Inserted into all this is a grandmother (Blythe Danner) suffering from dementia who occasionally shoplifts and create sort-of problems. While it's always a pleasure to see Ms Danner at work, this character seems so needless to the tale told, and her arc really goes nowhere, that the movie would be a bit tighter and shorter without her.
Better used and more germane is the bartender/old friend of dad's, played by Ted Danson, below, who gives his neightbors good advice and even better booze now and again. Otherwise, the movie is easy-going, pleasurable and rather predictable. But the music, as I say, is quite good, and so are each of the performances.
All in all, this is just about what we've come to expect from a Brett Haley movie, but, as someone once asked, What's not to like?

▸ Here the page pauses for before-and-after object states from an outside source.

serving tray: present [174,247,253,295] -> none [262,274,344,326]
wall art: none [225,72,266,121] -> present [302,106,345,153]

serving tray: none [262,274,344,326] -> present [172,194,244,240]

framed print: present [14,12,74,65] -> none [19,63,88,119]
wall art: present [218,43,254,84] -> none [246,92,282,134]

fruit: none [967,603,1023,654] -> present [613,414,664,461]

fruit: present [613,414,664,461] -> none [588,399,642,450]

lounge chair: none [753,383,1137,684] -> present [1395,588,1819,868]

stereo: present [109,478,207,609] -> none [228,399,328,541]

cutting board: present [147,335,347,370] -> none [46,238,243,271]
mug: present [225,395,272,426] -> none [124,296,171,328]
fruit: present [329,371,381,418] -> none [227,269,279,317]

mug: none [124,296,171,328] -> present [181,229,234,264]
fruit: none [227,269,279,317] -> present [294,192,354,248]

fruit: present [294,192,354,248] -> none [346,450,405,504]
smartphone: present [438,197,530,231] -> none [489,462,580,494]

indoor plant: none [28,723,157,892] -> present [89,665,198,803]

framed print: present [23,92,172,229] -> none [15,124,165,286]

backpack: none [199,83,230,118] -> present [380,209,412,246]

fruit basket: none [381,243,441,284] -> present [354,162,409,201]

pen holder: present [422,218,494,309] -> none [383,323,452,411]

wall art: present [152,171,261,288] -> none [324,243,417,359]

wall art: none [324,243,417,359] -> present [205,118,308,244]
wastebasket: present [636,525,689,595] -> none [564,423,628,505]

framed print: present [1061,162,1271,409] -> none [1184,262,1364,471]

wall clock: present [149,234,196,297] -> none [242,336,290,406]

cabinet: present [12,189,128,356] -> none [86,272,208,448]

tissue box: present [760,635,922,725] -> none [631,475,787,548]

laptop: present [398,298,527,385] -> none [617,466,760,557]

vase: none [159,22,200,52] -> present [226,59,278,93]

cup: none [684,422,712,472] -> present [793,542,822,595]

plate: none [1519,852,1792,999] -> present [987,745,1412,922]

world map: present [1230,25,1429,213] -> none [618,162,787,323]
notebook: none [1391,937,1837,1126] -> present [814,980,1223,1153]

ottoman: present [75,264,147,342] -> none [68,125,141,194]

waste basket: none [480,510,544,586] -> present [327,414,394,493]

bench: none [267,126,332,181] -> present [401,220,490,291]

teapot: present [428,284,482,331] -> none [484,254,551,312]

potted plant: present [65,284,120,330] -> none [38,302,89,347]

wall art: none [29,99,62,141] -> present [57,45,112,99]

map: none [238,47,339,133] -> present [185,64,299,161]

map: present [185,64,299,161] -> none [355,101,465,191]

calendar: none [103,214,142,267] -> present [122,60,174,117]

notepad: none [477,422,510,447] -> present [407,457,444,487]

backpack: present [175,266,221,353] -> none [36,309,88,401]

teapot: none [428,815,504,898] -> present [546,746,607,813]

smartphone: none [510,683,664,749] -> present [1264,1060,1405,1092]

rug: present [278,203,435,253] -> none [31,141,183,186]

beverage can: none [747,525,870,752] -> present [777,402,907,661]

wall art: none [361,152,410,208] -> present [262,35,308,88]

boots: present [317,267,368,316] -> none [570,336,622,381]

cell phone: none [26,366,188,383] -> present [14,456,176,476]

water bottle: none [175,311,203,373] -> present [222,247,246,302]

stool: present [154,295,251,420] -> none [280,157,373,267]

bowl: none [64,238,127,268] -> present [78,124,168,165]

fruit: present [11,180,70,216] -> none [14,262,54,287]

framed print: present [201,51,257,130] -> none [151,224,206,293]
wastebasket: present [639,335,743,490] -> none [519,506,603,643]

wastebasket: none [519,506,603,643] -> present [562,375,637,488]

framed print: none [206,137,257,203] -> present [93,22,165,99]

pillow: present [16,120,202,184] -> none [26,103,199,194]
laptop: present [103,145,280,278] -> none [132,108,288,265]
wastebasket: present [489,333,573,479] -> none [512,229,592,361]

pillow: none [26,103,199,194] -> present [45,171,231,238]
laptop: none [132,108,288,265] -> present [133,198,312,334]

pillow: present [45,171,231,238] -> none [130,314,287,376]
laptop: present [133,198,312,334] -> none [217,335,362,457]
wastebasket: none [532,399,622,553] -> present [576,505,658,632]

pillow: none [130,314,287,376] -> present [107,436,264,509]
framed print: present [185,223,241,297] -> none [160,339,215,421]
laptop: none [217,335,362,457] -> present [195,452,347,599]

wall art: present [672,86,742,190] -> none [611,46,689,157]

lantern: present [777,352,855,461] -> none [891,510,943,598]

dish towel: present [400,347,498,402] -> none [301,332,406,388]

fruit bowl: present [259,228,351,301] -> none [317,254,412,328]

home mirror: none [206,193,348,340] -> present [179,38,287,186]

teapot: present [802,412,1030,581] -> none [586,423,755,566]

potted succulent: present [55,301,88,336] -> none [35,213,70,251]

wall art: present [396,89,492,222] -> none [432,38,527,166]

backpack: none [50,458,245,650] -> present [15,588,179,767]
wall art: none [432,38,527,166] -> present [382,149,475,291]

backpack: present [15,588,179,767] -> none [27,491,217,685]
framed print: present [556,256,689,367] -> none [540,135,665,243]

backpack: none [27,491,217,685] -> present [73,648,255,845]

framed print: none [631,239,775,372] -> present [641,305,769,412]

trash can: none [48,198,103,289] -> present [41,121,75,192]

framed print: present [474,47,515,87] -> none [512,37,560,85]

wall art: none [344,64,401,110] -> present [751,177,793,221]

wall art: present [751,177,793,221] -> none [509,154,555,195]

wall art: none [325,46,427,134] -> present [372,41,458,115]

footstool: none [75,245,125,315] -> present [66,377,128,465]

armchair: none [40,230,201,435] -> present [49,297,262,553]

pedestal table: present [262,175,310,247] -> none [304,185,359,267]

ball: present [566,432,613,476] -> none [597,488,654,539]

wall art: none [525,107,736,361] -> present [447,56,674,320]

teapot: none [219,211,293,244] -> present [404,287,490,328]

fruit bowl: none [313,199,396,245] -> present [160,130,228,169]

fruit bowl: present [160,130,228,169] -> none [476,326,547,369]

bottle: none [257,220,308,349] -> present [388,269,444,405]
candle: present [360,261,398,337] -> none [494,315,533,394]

From Gunpowder & Sky and running a pleasantly-paced 97 minutes, Hearts Beat Loud opens this Friday, June 8, in New York (at the Regal Union Square and the Landmark at 57 West) and Los Angeles (at the Arclight Hollywood and The Landmark in West L.A.). Here in South Florida, as well as elsewhere around the country, the movie opens the following Friday, June 15. In the Miami area, look for it at the AMC Aventura, the O Cinema Wynwood, and Regal's South Beach 18 and in Fort Lauderdale at The Classic Gateway.